In the repo, I have also included a cicd pipeline setup. This pipeline gets triggered on every push to the main branch. And then builds a docker image, pushes it to image repository and then deploys the application service to the kubernetes cluster. The code included is for a very simple app, but it can be configured accordingly depending on scale and complexity. For example, you may have different environments like testing, staging and production. To deploy the service to these environments, we just need to add an extra jobs step in deploy.yaml file. It can even be configured in a manner that when code gets merged into release/* branch, it deploys to staging environment, when code gets merged to develop branch, it deploys to test environment etc etc.

  • Create a new repo. with all the bells & whistles to handle modern ML model development, deployment and serving. You can use any cookiecutter template or build your own.
    • I have created a cookiecutter template, available here
  • Decorator for logging and time profiling
    • The decorators are available at ./utils/decorators.py
    • There are two decorators for logging purposes:
      • log_info(): this logs the output of the function
      • log_time(): this logs the time taken by a function
  • Shell script to identify all the added notebook files, run them, export them as HTMLs, and then strip them of their output
    • The shell script is available at ./scripts/notebook_to_html.bash
  • Pre-commit hook that will run the above bash script
    • The instructions for setting it up as a pre-commit hook are mentioned within the file.
  • Implement workflow for both the model’s batch training. The workflow should be runnable both on local machine and cloud dev. and prod environments with a simple config change
    • I have created a script file ./scripts/run_workflow.bash
    • The script takes in two input parameters the environment and the model name and accordingly runs the pipeline.
    • This file is then triggered by github action at the mentioned schedule, daily and every two hours. The respective code is in ./.github/workflows/batch_prediction.yml
    • To keep things simple, I have used the github action, but in a larger system and with more variability, we should go with an orchestration tool like airflow.
  • Write test cases or data contracts for data output of every step in the workflow and include them in the workflow
    • The tests are written in ./tests/test_shapes.py.

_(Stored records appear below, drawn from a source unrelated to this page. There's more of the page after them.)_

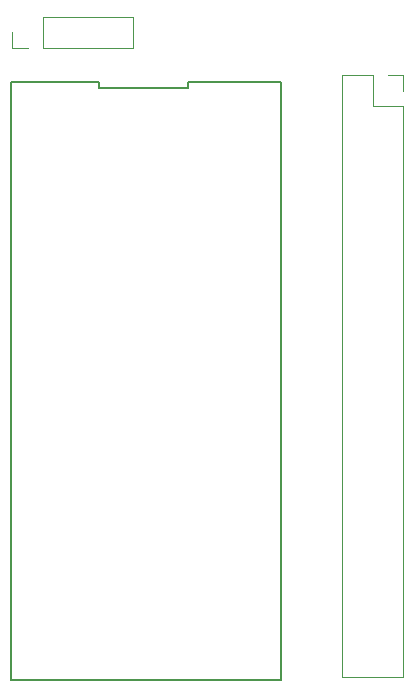
<source format=gbr>
G04 #@! TF.FileFunction,Legend,Top*
%FSLAX46Y46*%
G04 Gerber Fmt 4.6, Leading zero omitted, Abs format (unit mm)*
G04 Created by KiCad (PCBNEW 4.0.7-e2-6376~58~ubuntu16.04.1) date Tue Oct 31 15:03:55 2017*
%MOMM*%
%LPD*%
G01*
G04 APERTURE LIST*
%ADD10C,0.100000*%
%ADD11C,0.150000*%
%ADD12C,0.120000*%
G04 APERTURE END LIST*
D10*
D11*
X100808000Y-86657000D02*
X100808000Y-137287000D01*
X123728000Y-137287000D02*
X123728000Y-86657000D01*
X100808000Y-137287000D02*
X123728000Y-137287000D01*
X123728000Y-86657000D02*
X115821333Y-86657000D01*
X115821333Y-86657000D02*
X115821333Y-87107000D01*
X115821333Y-87107000D02*
X108314667Y-87107000D01*
X108314667Y-87107000D02*
X108314667Y-86657000D01*
X108314667Y-86657000D02*
X100808000Y-86657000D01*
D12*
X134045000Y-88646000D02*
X134045000Y-136966000D01*
X134045000Y-136966000D02*
X128845000Y-136966000D01*
X128845000Y-136966000D02*
X128845000Y-86046000D01*
X128845000Y-86046000D02*
X131445000Y-86046000D01*
X131445000Y-86046000D02*
X131445000Y-88646000D01*
X131445000Y-88646000D02*
X134045000Y-88646000D01*
X134045000Y-87376000D02*
X134045000Y-86046000D01*
X134045000Y-86046000D02*
X132775000Y-86046000D01*
X103505000Y-83753000D02*
X111185000Y-83753000D01*
X111185000Y-83753000D02*
X111185000Y-81093000D01*
X111185000Y-81093000D02*
X103505000Y-81093000D01*
X103505000Y-81093000D02*
X103505000Y-83753000D01*
X102235000Y-83753000D02*
X100905000Y-83753000D01*
X100905000Y-83753000D02*
X100905000Y-82423000D01*
M02*

</source>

The tests are simple and straightforward, inspired from the cleaning files shared.
    • They basically check if the shape is correct or not.
    • These tests are run with the pipeline also, after feature engineering job.
    • I have also created a decorator to simplify the test cases, this decorator can be used in normal workflow, without writing assert statements in every function.
  • Draw architecture diagram of how you can serve these models via an API as described in the target workflow above. Include the stream processing pipeline part
    • The architecture diagram is placed in ./docs/prediction-architecture.drawio.png
  • How will you prepare features in real-time given just the user id?
    • In the architecture diagram shared, I have choosen the following approach:
      • The events generated by the application are streamed via kafka or kiensis and stored as raw values in data ware house.
      • The generated events trigger a lambda function for feature generation.
      • The generated features are then stored on the feature store. These can be retuilised again for batch predictions.
      • The generated features then trigger another lambda function, which generates the predictions.
      • The lambdas can be configured to trigger on each event or in a gap of minutes.
      • These predictions are then stored in a database. The database could be a key/value store like redis/dynamodb or mysql database.
      • Now when the application queries for the predictions, the prediction service will look for the predictions for the given clientid in the prediction database.
      • If in case, there are no predictions in the database, the prediction service will fall back to batch predictions, or even if they are also not available then, the prediction service will fall back to a baseline prediction.
      • This approach priortizes latency over cost. As storing all the predictions in key/value store can be expensive, but it ensures that the predictions are served quickly.
  • Mention tools you would use and the reasons for your choice
    • The tools used are:
      • Kafka/Kinesis/SqsQueue: For event streaming and processing
      • Lambda functions: For computing features and predictions in real-time
      • Feature store: For storing the features, these can be stored on aws athena or a database. But databases get expensive over time.
      • Database: For storing the predictions, depending on the priority, if we want to priortize latency, then we can store the predictions in cache services like redis, otherwise databases like mysql and postgresql also offer decent query time.
      • Prediction Service: For serving predictions I have choosen the following frameworks/tools:
        • Fastapi: for developing and running the api server. It is asynchronous and provide good developer experience with type safety and documentation.
        • Kubernetes Cluster: The api server will be deployed to a kubernetes cluster and the api server will run on the kubernetes pods, which can be scaled up and down, depending on load.
        • Sumologic/Cloudwatch: For monitoring the api servers, the logs will be streamed to a log analytics service like cloudwatch. And through these log analytics services, we can build a real time monitoring and alerting system to notify on any failures.